Jonghyun Park, a Missouri S&T assistant professor of mechanical engineering, joined the team to help minimize the degradation to the lithium ion batteries.
“At extreme fast charging rates, lithium-ion batteries can be damaged severely due to the limited energy transfer properties of the battery materials,” he says. “This not only degrades battery performance, but also causes a short circuit that can lead to a safety issue.”
To address these challenges, the team will develop a model-based protocol for monitoring what researchers call the battery’s “state of charge” and “state of health.”
Joining this part of the project is LG Chem Michigan, which supplies lithium-ion batteries, from cells to packs, for both stationary and vehicle applications, and Bitrode, which develops and markets battery formation and laboratory test equipment.
Quickly pulling large amounts of electricity from the power grid is another challenge for researchers, says Kimball. He estimates that charging a lithium ion car battery in 10 minutes will take about 300 to 400 kilowatts, and adding several cars charging simultaneously could add up to more than one megawatt in needed power. In the Midwest, one megawatt hour of energy can power hundreds of homes for an hour.
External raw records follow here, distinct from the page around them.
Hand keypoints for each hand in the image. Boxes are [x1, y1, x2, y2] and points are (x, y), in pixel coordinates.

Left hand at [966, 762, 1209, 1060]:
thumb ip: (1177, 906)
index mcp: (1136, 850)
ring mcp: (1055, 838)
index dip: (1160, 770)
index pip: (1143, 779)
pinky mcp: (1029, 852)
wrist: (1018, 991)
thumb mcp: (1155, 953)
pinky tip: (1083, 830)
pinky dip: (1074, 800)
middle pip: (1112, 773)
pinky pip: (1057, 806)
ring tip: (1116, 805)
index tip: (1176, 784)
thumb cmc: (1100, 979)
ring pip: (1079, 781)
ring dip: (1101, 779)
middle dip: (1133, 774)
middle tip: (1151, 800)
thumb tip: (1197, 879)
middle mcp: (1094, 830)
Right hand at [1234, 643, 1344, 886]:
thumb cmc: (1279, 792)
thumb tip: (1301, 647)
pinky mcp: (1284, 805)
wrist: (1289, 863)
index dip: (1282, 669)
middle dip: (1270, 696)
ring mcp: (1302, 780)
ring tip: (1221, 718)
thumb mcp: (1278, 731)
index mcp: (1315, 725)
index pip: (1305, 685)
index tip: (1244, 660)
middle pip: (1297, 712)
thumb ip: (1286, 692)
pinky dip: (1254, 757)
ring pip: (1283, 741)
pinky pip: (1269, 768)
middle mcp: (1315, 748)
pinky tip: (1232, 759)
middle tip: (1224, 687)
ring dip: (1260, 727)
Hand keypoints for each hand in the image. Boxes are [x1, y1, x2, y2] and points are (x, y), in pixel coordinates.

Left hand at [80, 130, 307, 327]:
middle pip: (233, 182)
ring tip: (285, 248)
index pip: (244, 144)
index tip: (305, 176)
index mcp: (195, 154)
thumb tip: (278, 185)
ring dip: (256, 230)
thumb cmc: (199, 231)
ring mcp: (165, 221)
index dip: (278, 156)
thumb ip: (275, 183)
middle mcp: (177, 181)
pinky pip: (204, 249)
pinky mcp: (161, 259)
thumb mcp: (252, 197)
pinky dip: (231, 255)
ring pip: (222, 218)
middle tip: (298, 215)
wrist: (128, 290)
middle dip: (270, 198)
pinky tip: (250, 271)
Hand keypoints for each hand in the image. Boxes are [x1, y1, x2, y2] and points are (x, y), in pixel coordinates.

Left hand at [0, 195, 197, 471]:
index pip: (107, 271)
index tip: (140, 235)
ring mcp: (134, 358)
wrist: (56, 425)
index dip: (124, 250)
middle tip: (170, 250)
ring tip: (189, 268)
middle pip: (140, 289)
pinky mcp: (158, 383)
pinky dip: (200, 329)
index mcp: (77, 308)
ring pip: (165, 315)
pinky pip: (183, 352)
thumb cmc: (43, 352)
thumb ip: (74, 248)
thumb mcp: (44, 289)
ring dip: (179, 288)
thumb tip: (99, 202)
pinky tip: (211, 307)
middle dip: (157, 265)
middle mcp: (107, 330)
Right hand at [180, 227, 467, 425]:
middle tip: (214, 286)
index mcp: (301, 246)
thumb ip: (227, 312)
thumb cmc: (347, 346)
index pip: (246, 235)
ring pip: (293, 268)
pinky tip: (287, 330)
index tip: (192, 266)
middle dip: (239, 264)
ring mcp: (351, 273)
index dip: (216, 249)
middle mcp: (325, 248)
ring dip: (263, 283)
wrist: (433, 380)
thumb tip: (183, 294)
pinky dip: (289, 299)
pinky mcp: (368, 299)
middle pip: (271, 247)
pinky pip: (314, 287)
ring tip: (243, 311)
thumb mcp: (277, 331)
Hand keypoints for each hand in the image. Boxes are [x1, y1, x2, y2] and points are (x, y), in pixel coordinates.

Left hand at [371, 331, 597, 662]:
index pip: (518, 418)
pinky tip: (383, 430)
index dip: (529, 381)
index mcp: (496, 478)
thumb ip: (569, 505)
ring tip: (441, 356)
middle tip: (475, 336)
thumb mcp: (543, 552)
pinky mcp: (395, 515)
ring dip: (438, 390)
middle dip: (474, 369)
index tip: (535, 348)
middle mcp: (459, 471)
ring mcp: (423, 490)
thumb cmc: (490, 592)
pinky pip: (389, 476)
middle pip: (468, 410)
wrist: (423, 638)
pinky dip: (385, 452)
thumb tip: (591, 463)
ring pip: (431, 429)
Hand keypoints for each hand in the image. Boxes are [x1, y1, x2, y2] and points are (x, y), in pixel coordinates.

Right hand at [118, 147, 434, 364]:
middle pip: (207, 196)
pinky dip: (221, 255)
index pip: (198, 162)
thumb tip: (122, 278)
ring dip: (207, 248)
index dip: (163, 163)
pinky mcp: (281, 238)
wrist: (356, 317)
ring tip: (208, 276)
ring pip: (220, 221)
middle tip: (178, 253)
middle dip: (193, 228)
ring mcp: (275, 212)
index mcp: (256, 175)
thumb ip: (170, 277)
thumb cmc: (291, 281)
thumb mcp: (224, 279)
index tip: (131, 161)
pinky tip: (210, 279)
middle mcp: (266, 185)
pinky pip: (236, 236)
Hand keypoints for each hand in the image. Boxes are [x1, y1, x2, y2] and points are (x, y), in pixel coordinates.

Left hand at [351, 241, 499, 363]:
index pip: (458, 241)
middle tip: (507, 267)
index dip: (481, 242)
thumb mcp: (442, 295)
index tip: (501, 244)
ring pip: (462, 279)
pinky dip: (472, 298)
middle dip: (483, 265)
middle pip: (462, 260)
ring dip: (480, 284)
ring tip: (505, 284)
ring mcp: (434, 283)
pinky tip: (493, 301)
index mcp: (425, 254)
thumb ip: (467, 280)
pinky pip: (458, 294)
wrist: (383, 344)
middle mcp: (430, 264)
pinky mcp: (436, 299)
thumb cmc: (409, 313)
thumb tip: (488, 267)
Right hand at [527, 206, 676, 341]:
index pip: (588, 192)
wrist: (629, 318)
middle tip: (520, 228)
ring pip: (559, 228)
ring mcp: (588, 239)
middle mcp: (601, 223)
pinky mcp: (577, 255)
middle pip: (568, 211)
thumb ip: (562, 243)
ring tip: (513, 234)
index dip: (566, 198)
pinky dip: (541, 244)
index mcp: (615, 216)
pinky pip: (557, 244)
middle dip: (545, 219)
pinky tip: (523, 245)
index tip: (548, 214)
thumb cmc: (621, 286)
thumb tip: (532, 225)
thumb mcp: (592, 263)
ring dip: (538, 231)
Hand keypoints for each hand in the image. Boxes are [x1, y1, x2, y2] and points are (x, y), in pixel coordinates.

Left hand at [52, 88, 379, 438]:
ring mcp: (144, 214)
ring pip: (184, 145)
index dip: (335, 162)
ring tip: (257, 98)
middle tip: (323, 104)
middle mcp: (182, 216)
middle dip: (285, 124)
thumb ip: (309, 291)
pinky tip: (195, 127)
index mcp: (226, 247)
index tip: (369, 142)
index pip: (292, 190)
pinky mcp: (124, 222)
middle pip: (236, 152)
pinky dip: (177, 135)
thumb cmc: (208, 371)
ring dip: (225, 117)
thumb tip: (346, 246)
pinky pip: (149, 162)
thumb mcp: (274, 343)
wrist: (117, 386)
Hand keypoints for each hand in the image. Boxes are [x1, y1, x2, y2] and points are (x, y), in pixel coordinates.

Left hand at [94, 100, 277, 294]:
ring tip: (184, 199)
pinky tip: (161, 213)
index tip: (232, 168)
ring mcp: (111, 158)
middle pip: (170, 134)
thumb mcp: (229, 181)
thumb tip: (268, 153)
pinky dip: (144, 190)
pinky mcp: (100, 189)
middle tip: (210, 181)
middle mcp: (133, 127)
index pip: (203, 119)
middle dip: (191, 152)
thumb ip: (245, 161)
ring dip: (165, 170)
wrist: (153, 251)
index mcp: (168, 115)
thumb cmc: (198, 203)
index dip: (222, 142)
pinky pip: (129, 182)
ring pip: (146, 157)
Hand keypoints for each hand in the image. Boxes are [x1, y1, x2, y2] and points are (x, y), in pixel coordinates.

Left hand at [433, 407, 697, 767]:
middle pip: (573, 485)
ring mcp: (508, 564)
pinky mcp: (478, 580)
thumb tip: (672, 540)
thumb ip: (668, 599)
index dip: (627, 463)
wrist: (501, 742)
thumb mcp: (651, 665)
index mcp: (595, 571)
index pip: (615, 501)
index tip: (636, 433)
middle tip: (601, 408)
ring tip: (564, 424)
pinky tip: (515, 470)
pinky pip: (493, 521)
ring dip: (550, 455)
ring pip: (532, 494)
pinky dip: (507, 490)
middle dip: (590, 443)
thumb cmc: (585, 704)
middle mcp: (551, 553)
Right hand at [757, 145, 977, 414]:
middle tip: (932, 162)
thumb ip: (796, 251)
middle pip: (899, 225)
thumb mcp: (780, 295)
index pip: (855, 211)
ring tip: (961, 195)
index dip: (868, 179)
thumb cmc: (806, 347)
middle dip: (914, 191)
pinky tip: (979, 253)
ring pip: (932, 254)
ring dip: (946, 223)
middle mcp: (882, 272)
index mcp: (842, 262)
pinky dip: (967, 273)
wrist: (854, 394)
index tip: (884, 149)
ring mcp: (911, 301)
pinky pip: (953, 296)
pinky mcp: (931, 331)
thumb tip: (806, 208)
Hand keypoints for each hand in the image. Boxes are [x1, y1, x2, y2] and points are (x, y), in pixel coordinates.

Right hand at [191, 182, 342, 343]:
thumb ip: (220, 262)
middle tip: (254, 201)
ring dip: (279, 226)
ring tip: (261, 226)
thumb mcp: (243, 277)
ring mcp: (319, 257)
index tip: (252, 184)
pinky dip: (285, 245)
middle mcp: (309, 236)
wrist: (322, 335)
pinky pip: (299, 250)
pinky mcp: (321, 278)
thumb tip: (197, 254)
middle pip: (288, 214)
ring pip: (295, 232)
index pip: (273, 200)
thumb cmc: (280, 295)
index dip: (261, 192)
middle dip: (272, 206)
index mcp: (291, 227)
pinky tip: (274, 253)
Rui Bo, S&T assistant professor of electrical and computer engineering, says the sudden high current needed for fast charging would affect the power quality from the utility provider. That means it could affect other customers that also need power.
Bo and Kimball hope to bypass that instant pull on the electric grid by first connecting to a charged battery and then ramping up to connect directly to the 12-kilovolt distribution network.
In addition to Kimball, Park and Bo, the Missouri S&T team includes Mehdi Ferdowsi, professor of electrical and computer engineering, who provides broad expertise in electric-drive vehicles and their interactions with the power grid; Pourya Shamsi, assistant professor of electrical and computer engineering, who is experienced in high-power and medium-voltage converter design; and Robert Landers, Curators’ Distinguished Professor of mechanical and aerospace engineering, whose expertise is in mechatronics and battery control systems.